- **Exercise details**: Please pick up the go-ipfs release notes after their last sentence and keep writing them.

As usual, this release includes important fixes, some of which may be critical for security. Unless the fix addresses a bug being exploited in the wild, the fix will not be called out in the release notes. Please make sure to update ASAP. See our release process for details.

🔦 Highlights

📦 Exporting of DAGs via Gateways

Gateways now support downloading arbitrary IPLD graphs via the /api/v0/dag/export endpoint. This endpoint works in the same way as the ipfs dag export command.

One major thing this enables is ability to verify data downloaded from public gateways. If you go to https://somegateway.example.net/ipfs/bafyexample you are using the old school HTTP transport, and trusting that the gateway is being well behaved. However, if you download the graph as a DAG archive then it is possible to verify that the data you downloaded does in fact match bafyexample.

Additionally, it was previously quite painful to download things other than UnixFS (files + directories) using gateways. It is now possible to download arbitrary IPLD graphs from gateways, making them useful as a general-purpose alternative to p2p transports.

This opens exciting opportunities in areas like thin clients, mobile browsers and IoT devices, which now can delegate IPFS resolution to any public gateway, and have ability to verify that the data received matches the requested hash.

☁ Custom DNS Resolvers

Resolution of DNS records for DNSLink and DNSAddrs means that names are sent in cleartext between the operating system and the DNS server provided by an ISP. In the past, the only way to customize DNS resolution in IPFS stack was to set up own DNS proxy server.

There is now the ability to customize DNS resolution and override the default resolver from the OS with DNS over HTTPS (DoH) one. We made it really flexible: override can be applied globally, or per specific TLD/FQDN. Examples can be found in the documentation.

👪 Support for non-ICANN DNSLink names

Building off of the support for custom DNS resolvers it is now possible to create DNSLink names not handled by ICANN and choose how that domain name will be resolved. An example of this is how ENS is supported, despite .eth not being an ICANN TLD you can point .eth to any ENS resolver you want (including a local one).

While go-ipfs may have some DoH defaults for a few popular non-ICANN DNSLink names (e.g. ENS), you are free to use any protocol for a naming system and as long as it exposes a DNSLink record via a DNS endpoint you can make it work.

🖥️ Updated to the latest WebUI

Our web interface now includes experimental support for pinning services, and various updates to Files and Peers screens.

Remote pinning services added via the ipfs pin remote service add command are already detected, one can also add one from Settings screen, and it will appear in Set pinning interface on the Files screen.

Data presented on the Peers screen can now be copied by simply clicking on a specific cell, and a list of open streams gives better insight into how a local node interacts with a specific peer.

See release notes for ipfs-webui v2.12 for screenshots and more details.

🔑 IPNS keys can now be exported via the CLI without stopping the daemon

ipfs key export no longer requires interrupting ipfs daemon

🕸 Experimental DHT Client and Provider System

An area of go-ipfs that has been historically tricky is how go-ipfs finds who has the data they are looking for. While the IPFS Public DHT is only one of the ways go-ipfs can find data it tends to be an important one. While since go-ipfs v0.5.0 the time to find content in the network has dropped significantly the time to put/get IPNS records or for a node to advertise the content it has still has much room for improvement.

- **Supplied entries**:

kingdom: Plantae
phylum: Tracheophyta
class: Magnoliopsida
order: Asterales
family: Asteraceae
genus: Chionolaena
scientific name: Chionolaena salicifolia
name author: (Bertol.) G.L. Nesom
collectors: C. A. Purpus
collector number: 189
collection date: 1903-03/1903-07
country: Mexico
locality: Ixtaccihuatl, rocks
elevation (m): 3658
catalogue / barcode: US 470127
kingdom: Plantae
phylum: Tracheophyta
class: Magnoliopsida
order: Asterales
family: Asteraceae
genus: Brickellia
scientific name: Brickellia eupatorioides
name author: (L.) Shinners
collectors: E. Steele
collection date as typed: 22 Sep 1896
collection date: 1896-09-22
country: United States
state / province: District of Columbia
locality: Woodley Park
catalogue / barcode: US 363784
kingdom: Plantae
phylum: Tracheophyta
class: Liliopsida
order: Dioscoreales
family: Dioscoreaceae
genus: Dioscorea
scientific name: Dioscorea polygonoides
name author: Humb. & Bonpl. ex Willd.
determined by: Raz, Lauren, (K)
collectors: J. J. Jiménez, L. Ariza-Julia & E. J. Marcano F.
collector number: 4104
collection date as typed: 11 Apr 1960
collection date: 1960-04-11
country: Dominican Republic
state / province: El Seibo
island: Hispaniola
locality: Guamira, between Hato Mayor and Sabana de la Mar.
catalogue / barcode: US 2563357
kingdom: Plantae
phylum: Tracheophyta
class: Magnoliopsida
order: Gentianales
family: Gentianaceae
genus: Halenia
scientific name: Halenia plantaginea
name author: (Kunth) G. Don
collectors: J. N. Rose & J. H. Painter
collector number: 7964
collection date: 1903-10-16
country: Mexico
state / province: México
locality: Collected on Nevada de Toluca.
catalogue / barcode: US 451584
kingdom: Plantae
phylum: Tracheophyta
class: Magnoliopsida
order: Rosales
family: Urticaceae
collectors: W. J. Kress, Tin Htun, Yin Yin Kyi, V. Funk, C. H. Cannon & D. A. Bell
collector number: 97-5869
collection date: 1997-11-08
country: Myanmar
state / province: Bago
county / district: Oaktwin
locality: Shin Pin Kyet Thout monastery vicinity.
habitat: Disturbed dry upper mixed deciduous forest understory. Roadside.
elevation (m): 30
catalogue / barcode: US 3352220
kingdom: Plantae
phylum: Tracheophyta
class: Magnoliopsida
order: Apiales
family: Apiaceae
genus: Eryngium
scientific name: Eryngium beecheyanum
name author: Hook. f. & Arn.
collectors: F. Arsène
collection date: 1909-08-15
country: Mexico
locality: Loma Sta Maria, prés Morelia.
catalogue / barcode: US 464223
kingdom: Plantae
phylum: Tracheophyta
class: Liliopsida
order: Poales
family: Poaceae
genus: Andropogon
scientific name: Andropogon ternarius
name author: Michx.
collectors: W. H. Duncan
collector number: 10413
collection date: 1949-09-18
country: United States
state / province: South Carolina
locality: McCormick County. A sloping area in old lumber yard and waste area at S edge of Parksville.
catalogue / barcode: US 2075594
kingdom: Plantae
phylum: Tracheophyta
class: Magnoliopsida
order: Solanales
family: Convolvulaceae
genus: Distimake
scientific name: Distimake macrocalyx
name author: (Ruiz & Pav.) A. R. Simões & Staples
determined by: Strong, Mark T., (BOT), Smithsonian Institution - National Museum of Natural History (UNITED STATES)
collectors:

- **Answer to the problem**:
We have been doing some experimenting and have an alternative DHT client that essentially trades off some resources and in return is much more performant. We have also included with the experimental DHT client a bulk provider system that takes advantage of the new client to more efficiently do many advertisements at a time

This work is quite new and still under development, however, the results so far have been promising especially for users with lots of data who have otherwise been having difficulty advertising their data into the IPFS Public DHT

As described in the experimental features documentation the experimental client can be enabled using the command below (or modifying the config file).

ipfs config --json Experimental.AcceleratedDHTClient true

A few things to take note of when AcceleratedDHTClient is enabled:

  • go-ipfs will likely use more resources then previously
  • DHT queries will not be usable (i.e. finding which peers have some data, finding where a particular peer is, etc.) for the first 5-10 minutes of operation depending on your network conditions
  • There is an ipfs stats provide command that will help you track your provide/reprovide usage, if you are providing lots of data you may want to consider how to reduce the amount you are providing (e.g. Reprovider Strategies and/or Strategic Providing)

See the documentation for more details.

🚶‍♀️ Migrations

Migrations are now individually packaged

While previously the go-ipfs repo migration binary was monolithic and contained all migrations from previous go-ipfs versions the binaries are now packaged individually. However, the fs-repo-migrations binary is still there to help those who manually upgrade their repos to download all the individual migrations.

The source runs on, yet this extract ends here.